Agenda prioritas Desk Koordinasi mencakup beberapa strategi kunci:
- Peningkatan Intensitas Penindakan: Fokus pada razia di titik-titik rawan peredaran narkoba, seperti pelabuhan tikus, perbatasan, lembaga pemasyarakatan, dan tempat hiburan. Pendekatan ini bertujuan untuk mempersempit ruang gerak jaringan narkotika.
- Pemutusan Jalur Suplai dan Keuangan: Menggunakan intelijen keuangan dan pengawasan siber untuk melacak dan memutus rantai pasok serta pendanaan jaringan narkoba. Pendekatan ini juga mencakup kemungkinan pengetatan regulasi, termasuk penerapan hukuman mati bagi bandar besar, dengan tetap mematuhi koridor hukum dan prinsip hak asasi manusia.
- Rehabilitasi dan Reintegrasi Sosial: Meningkatkan kapasitas program rehabilitasi bagi korban penyalahgunaan narkoba serta memfasilitasi reintegrasi sosial untuk mendukung pemulihan mereka ke dalam masyarakat.
- Gerakan Antinarkoba Berbasis Masyarakat: Mendorong partisipasi aktif masyarakat sipil melalui kampanye antinarkoba yang dimulai dari lingkungan sekolah, keluarga, hingga tempat kerja. Inisiatif ini bertujuan membangun kesadaran kolektif dan ketahanan sosial terhadap ancaman narkoba.
- Penanganan Organisasi Premanisme: Menyoroti organisasi masyarakat (ormas) yang terafiliasi dengan premanisme dan diduga menjadi beking bagi aktivitas narkotika, sebagai bagian dari upaya pembersihan sistemik.
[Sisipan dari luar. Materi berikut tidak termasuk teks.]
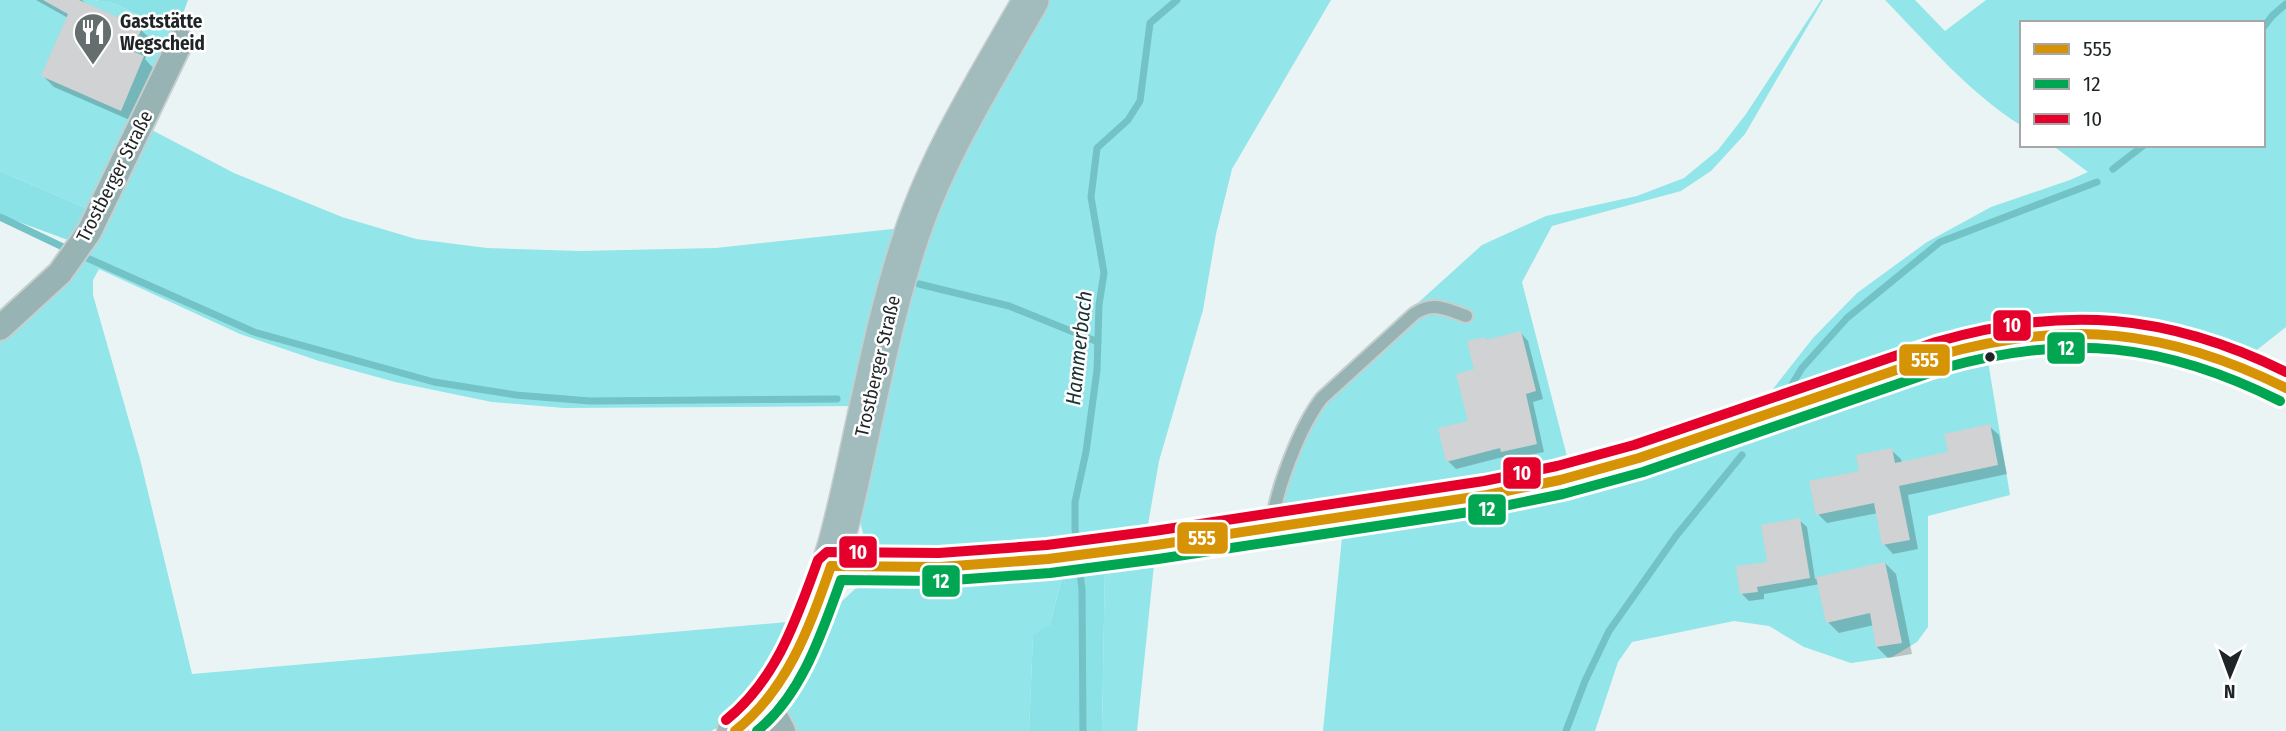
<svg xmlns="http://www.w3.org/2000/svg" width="2286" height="731" viewBox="0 0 2286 731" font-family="'Fira Sans Condensed',sans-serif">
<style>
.green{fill:#92e5e9}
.forest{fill:#8ae2e7}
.shadow{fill:#0003}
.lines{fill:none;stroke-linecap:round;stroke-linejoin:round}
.stream{stroke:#72c2c6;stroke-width:7}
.building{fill:#d1d2d3}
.service-casing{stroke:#c7cece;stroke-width:16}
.minor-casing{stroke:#c7cece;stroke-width:28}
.secondary-casing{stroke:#c7cece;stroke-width:38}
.service{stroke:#98b3b4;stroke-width:12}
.minor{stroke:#98b3b4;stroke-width:24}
.secondary{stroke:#a2bbbd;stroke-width:35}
.bus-1-casing{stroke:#fff;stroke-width:16}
.bus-2-casing{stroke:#fff;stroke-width:16}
.bus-3-casing{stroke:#fff;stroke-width:16}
.bus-1{stroke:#d79306;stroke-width:10}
.bus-2{stroke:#00a651;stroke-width:10}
.bus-3{stroke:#e4002b;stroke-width:10}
.bus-dot{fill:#1f2526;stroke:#fff;stroke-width:2.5}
.labels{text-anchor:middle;stroke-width:5;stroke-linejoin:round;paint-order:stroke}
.poi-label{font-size:19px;font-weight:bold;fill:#1f2526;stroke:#fff;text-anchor:start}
.street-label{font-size:19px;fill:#1f2526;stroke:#fff}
.water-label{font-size:21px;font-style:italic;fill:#193233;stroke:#fff}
.line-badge{stroke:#fff;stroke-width:2.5}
.badge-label{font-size:19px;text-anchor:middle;font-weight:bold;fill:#fff}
</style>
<rect width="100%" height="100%" fill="#ebf4f4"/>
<g class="green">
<polygon points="0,0 94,0 113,3 176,33 93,211 0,171"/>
<path d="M1043,0H1331L1232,169L1216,234L1203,310L1159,461L1146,536L1016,555L888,558C865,548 866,542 859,519L916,251Z"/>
<polygon points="1821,0 1823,0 1745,134 1711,171 1681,191 1552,226 1522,282 1570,468 1492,486 1263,518 1307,412 1327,385 1482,245 1546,216 1637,196 1684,178 1718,150 1746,114"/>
<path d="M1885,0H1915L1945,31L1986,0H2286V327L2248,357C2202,343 2156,328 2108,322C2096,320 2083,322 2071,322C1962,324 1862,366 1762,403L1813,338L1857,293L1927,242L1991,207L2070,180L2088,172L2052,145H2263V23H2022V126C1969,93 1928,44 1885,0Z"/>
<polygon points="150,129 234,173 342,217 416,239 487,248 580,251 716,248 902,228 857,406 564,408 492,402 395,382 319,361 240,334 99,269 93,280 93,295 140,459 192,674 799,621 787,651 729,721 711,731 0,731 0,337"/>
<polygon points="1987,355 2010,495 1928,516 1928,627 1917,642 1892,657 1851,663 1804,647 1769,626 1734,621 1632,642 1618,662 1595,731 1323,731 1343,527 1740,432 1769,427 1890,385"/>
<polygon points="1155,555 1137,731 1102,731 1105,563"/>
<polygon points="1064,570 1050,624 1033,636 1029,731 773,731 787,711 789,690 825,617 855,589 881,581"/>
</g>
<g class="forest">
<polygon points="94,0 188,0 176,33 113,3"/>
<polygon points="0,171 93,211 76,243 0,215"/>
<polygon points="1105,563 1102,731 1029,731 1033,635 1050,624 1064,570"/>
</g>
<g class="shadow">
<polygon points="36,0 82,0 88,6 141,30 153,41 145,59 154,69 132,121 54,87 43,76 68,18"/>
<polygon points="1521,333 1528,341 1543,399 1533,402 1544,452 1510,459 1507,456 1456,469 1448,461 1470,422 1476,370 1487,342"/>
<polygon points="1989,426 1999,435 2007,474 1908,495 1918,549 1893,554 1884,544 1878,513 1827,523 1818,514 1861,473 1891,450 1901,459 1902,463 1950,453"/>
<polygon points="1799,520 1807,527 1815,579 1885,563 1896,574 1912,654 1888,658 1877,647 1874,625 1839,633 1828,622 1820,584 1764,594 1764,599 1749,601 1742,594 1769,564"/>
</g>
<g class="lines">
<g class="stream">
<polyline points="2263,28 2272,16 2286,4"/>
<polyline points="2113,169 2144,145"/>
<polyline points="0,217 65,248"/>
<polyline points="87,258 254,332 434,382 516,395 590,401 837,399"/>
<polyline points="919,284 1009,306 1098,342"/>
<polyline points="1791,386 1802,368 1847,318 1940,242 2097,182"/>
<polyline points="1083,731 1082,590 1075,529 1075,502 1086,452 1097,370 1099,305 1104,273 1091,197 1097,148 1128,120 1140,101 1150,23 1177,0"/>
<polyline points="1566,731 1585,681 1609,631 1676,536 1742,455"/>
</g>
</g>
<g class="building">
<polygon points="43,0 79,0 142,28 132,51 144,56 121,111 41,76 68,14"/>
<polygon points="1521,331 1536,391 1526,394 1537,444 1501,452 1500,448 1446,462 1438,428 1468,421 1456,374 1474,369 1467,341 1485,337 1486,340"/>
<polygon points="1990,424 1998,465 1899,486 1910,540 1882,545 1874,503 1816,515 1809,481 1859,471 1856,455 1892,448 1895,463 1948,452 1944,434"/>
<polygon points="1800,518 1810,578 1757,587 1758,592 1740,594 1736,566 1767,562 1761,525"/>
<polygon points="1885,562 1902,643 1876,647 1870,613 1826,623 1816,577"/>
</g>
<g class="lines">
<g class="service-casing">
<path id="service" d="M1272,528C1274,493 1300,426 1322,398L1414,314C1434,301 1445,309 1466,316"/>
</g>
<g class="minor-casing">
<g id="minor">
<polyline points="0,328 60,273 89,232 181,41"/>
<path d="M831,566C977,574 1120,551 1264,529C1363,515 1463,502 1560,480C1631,464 1698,438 1767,413C1802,400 1838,389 1874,377C1932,357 1993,336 2055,333C2137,329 2215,350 2286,388"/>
<polyline points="768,702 783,731"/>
</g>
</g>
<g class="secondary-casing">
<path id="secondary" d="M735,731C765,712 780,684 795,653C830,583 845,512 861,436C875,372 888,308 908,246C935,159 986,79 1031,0"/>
</g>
<use href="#service" class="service"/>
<use href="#minor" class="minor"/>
<use href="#secondary" class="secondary"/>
<g class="bus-1-casing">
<g id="bus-1">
<path d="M831,566L940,567L1048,559L1156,545L1487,495L1560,480L1639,458L1940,355C2068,319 2167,329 2286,388"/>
<path d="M735,731C788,689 809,628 831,566"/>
</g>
</g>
<g class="bus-2-casing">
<path id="bus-2" d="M757,731C802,695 822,632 841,580L940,581L1050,573L1158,559L1489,509L1563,494L1643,472L1944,368C2069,333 2164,343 2280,401"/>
</g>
<g class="bus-3-casing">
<path id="bus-3" d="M726,720C777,679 796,620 818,560L827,552L939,553L1047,545L1154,531L1484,481L1557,466L1634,445L1936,342C2063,305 2167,313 2286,372"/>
</g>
<use href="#bus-1" class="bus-1"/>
<use href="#bus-2" class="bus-2"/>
<use href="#bus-3" class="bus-3"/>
</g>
<defs>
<g id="restaurant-pin" transform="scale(2.0125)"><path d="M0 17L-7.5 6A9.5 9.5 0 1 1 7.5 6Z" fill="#666d6e" stroke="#fff"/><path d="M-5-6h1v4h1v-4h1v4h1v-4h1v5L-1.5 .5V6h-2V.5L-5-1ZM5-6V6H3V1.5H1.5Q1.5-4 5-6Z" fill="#fff"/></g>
</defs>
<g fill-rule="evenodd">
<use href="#restaurant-pin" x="93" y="32"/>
</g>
<circle class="bus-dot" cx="1990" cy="357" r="6"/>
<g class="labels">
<g class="poi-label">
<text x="120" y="28">Gaststätte<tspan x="120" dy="22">Wegscheid</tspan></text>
</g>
<g class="street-label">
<text transform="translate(114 176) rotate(-63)" y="7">Trostberger Straße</text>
<text transform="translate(877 366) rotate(-77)" y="7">Trostberger Straße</text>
</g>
<g class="water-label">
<text transform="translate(1079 348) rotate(-84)" y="7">Hammerbach</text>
</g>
</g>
<g class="line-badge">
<rect x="1992" y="309" width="40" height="33" rx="7" fill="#e4002b"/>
<rect x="2046" y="331" width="40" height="34" rx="7" fill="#00a651"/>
<rect x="1898" y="343" width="53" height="34" rx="7" fill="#d79306"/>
<rect x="1502" y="456" width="40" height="34" rx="7" fill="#e4002b"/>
<rect x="1467" y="493" width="40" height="33" rx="7" fill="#00a651"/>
<rect x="1176" y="521" width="53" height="34" rx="7" fill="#d79306"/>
<rect x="838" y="535" width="40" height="34" rx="7" fill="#e4002b"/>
<rect x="921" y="564" width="40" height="34" rx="7" fill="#00a651"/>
</g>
<g class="badge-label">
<text x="2012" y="332">10</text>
<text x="2066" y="355">12</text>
<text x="1925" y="367">555</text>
<text x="1522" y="480">10</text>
<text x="1487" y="516">12</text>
<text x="1202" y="545">555</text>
<text x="858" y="559">10</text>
<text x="941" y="588">12</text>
</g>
<rect x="2020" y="21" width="245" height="126" fill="#ffffff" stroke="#a5a8a8" stroke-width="2"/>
<rect x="2034" y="44" width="35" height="10" fill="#d79306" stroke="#a5a8a8" stroke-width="2"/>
<text x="2083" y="56" font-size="21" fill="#1f2526">555</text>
<rect x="2034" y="79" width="35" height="10" fill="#00a651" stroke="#a5a8a8" stroke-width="2"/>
<text x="2083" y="91" font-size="21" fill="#1f2526">12</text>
<rect x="2034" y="114" width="35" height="10" fill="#e4002b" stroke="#a5a8a8" stroke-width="2"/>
<text x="2083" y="126" font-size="21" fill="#1f2526">10</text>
<g transform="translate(2230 675) rotate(181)" stroke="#ffffff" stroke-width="5" paint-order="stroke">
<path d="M0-5L12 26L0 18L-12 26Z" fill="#1f2526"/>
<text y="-10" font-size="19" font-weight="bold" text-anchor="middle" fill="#1f2526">N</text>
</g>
</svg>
Sebagai wujud implementasi strategi ini, BNN pada Jumat (22/8/2025) memusnahkan 474.480,68 gram (setara dengan 474 kilogram) barang bukti narkotika dari 21 kasus di wilayah Jakarta, Aceh, Sumatera Utara, Sumatera Barat, dan Bali. Barang bukti tersebut disita dari 43 tersangka, menunjukkan intensitas penegakan hukum yang meningkat. Selain itu, BNN juga berhasil mengungkap modus baru peredaran narkoba melalui rokok elektrik (vape pods), yang berasal dari pengiriman ilegal dari Malaysia dan Prancis. Pengungkapan ini menegaskan pentingnya inovasi dalam pendekatan intelijen dan penegakan hukum untuk menghadapi strategi baru jaringan narkotika.
Baca juga : Kabupaten Bekasi Raih Status Bebas Frambusia 2025: Kolaborasi Lintas Sektor Jadi Kunci
“Pengungkapan ini adalah bukti nyata bahwa negara hadir dan aparat tidak tinggal diam. Kami menjalankan amanat konstitusi untuk melindungi bangsa dari ancaman narkoba,” tegas Hasan.
Pendekatan terpadu ini menandakan perubahan paradigma dalam pemberantasan narkoba di Indonesia, dari respons sektoral ke strategi nasional yang terkoordinasi. Namun, tantangan besar tetap ada, termasuk kompleksitas jaringan narkotika internasional, potensi resistensi dari kelompok premanisme, dan kebutuhan akan sumber daya yang memadai untuk mendukung rehabilitasi serta kampanye masyarakat. Selain itu, penerapan hukuman mati bagi bandar besar masih menjadi isu sensitif yang memerlukan keseimbangan antara penegakan hukum dan penghormatan terhadap HAM.
Keberhasilan strategi ini akan bergantung pada konsistensi implementasi, koordinasi antarlembaga, dan partisipasi masyarakat. Dengan komitmen kuat dari pemerintah dan dukungan seluruh elemen bangsa, Indonesia berpeluang menjadi model bagi negara lain dalam memerangi ancaman narkotika secara efektif dan berkelanjutan.